To the Lighthouse

by Virginia Woolf · read June 29, 2023

Review

What I respected the most about this novel was the wholeheartedness of Woolf's vision. Some of her choices were polarizing — for example, the prose can be difficult to read — but I really enjoyed seeing how everything fit together, and I was especially impressed with the beautiful execution of the "Time Passes" interlude. There were sections of the novel that dragged a bit for me, but I absolutely loved the dinner party scene — Lily's voice was by far my favourite.

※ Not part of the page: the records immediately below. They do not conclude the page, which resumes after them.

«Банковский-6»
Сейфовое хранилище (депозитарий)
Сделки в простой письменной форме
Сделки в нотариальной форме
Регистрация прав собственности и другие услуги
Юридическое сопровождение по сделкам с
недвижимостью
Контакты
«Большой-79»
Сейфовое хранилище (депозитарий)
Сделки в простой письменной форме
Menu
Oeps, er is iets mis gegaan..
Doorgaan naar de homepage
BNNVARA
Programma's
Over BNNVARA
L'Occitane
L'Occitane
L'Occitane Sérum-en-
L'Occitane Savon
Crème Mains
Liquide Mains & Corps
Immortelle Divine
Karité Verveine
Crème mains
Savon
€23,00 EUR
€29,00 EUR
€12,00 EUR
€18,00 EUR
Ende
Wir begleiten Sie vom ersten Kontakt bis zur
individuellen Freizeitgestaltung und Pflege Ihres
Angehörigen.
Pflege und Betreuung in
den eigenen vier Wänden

(I also had the delightful experience of reading almost the entirety of To the Lighthouse, part one of which revolves around whether or not the weather will permit the Ramsays to go out for a day trip, while sitting on a runway at JFK for 7 hours wondering whether or not the weather would permit my plane to leave for Toronto. Like the Ramsays, my trip was delayed… though thankfully not quite as long.)

"Will you take me, Mr. Tansley?" said Lily, quickly, kindly, for, of course, if Mrs. Ramsay said to her, as in effect she did, "I am drowning, my dear, in seas of fire. Unless you apply some balm to the anguish of this hour and say something nice to that young man there, life will run upon the rocks—indeed I hear the grating and the growling at this minute. My nerves are taut as fiddle strings. Another touch and they will snap"—when Mrs. Ramsay said all this, as the glance in her eyes said it, of course for the hundred and fiftieth time Lily Briscoe had to renounce the experiment—what happens if one is not nice to that young man there—and be nice.